The Chartered Institute of Legal Executives (CILEx) yesterday launched an enquiry into paralegals in an attempt to clarify their numbers, where they fit in the legal spectrum, and what training should be made available.
The enquiry reflects a push by CILEx to assert a leadership role in an area of the legal employment market that is widely expected to grow over the next decade.
Research will include roundtables in the autumn and a variety of other information-gathering techniques, including focus groups and social media.
Announcing the enquiry at an event in London, CILEx president Stephen Gowland said the institute had been prompted to undertake the research by the Legal Education and Training Review (LETR). A consolidation of existing research was required, he argued.
He raised concerns that paralegals would be used as “cogs in a machine” to do boring, repetitive work. CILEx wanted to provide “opportunity and career progression” to a generation of paralegals looking for “interest, making a difference, input, change, flexibility, more work/life balance than money… training… recognition and progression”.
Mr Gowland highlighted the positive commitment of Riverview Law to “train their own lawyers from the ground up” and the employers who sponsored 60% of CILEx students.
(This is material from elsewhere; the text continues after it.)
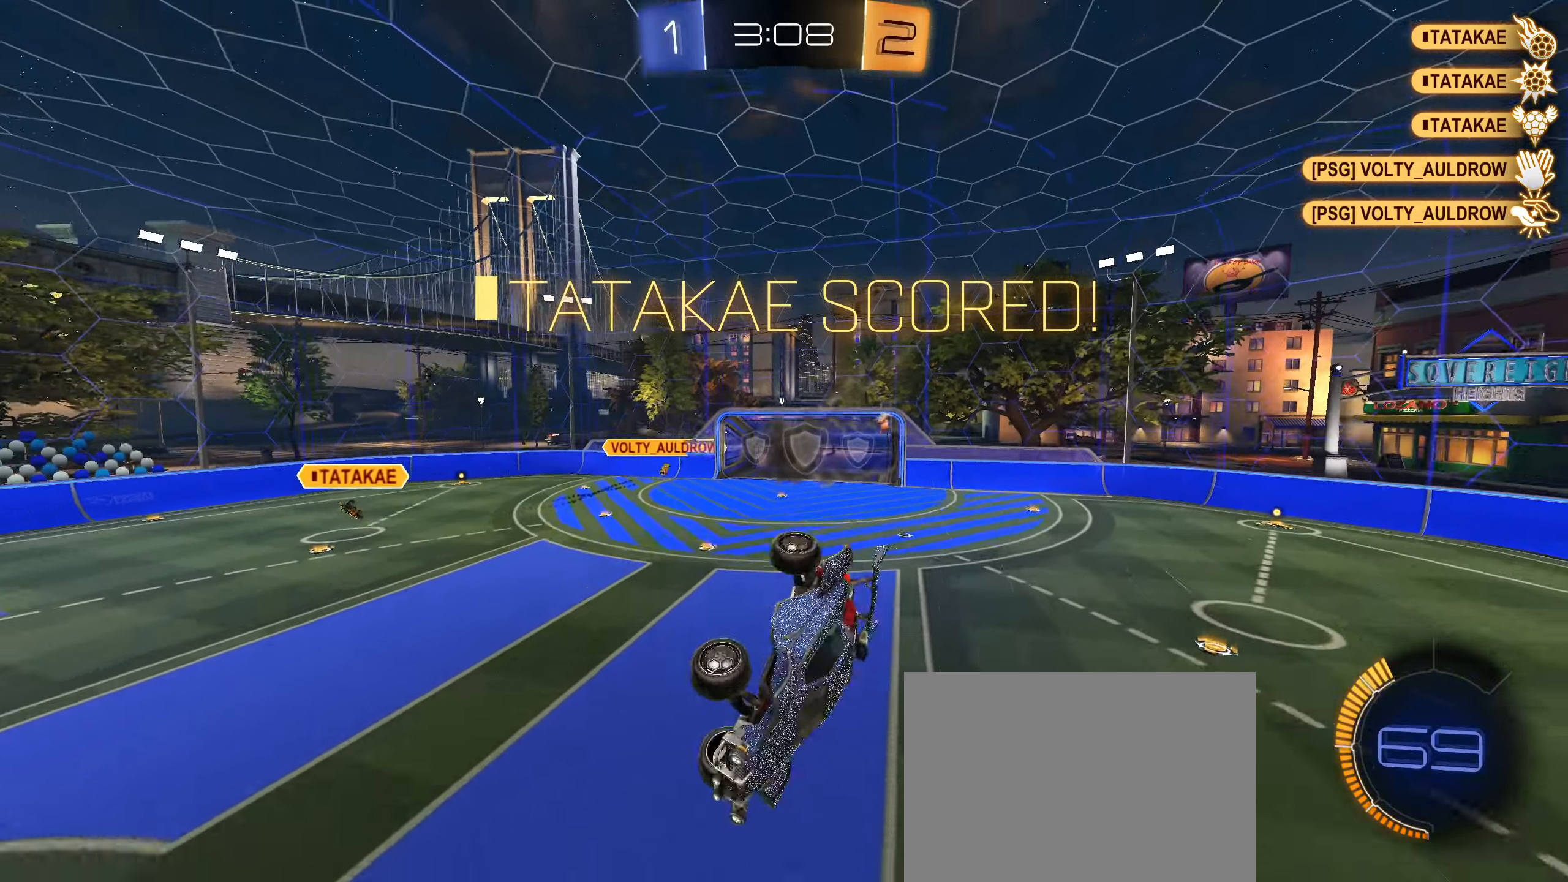
{"buttons": [], "left_stick": "center", "right_stick": "center", "events": [[233, "R1", "up"], [233, "left_stick", "down-left"], [283, "L1", "down"], [316, "left_stick", "center"], [350, "L1", "up"]]}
He acknowledged there were problems with the definition of what is a paralegal, but estimated that CILEx has about 12,500 paralegals in its membership, including students, affiliates, associates and graduates who were working in the legal aid field.
He said the enquiry aimed to consolidate different estimates on the number of paralegals, one of which – by the Office of National Statistics and the register of Standard Occupational Classification – was that there were 76,000 ‘legal associate professionals’. Meanwhile, the Institute for Public Policy Research think tank had forecast the figure would grow by 17% in the next decade.
He concluded: “You might say, and understandably so, that given CILEx is the largest membership association for paralegals, with the only independent regulatory body for them, we ought to know some, if not all of the answers…
“We want to be able to reach out more fully into the sector, to encourage the professionalisation of those working in the sector in whatever capacity or at whatever level.
“Because CILEx uniquely offers qualifications, regulation, professionalisation and progression through membership, it is imperative that CILEx really understands the future of work in this sector, and so is able to offer the right kinds of qualifications, the right kind of regulation, and the right kind of membership value in order to play its part as a chartered association acting in the public interest…
“We want to deliver knowledge and skills and professionalism in a way that doesn’t date; that can meet the fast-changing requirements of a sector increasingly technology-led, yet still knowledge and skills-led… and people focused – a way that will be appropriate for every type of legal business.”
Meanwhile, the Legal Services Board has on amending the Legal Services Act 2007 so that CILEx’s regulatory arm, ILEX Professional Standards, can set up a compensation fund and have the power to intervene in entities once it becomes an entity regulator. It follows the Lord Chancellor’s approval of their bid to handle all reserved legal activities independently and without the supervision of a solicitor.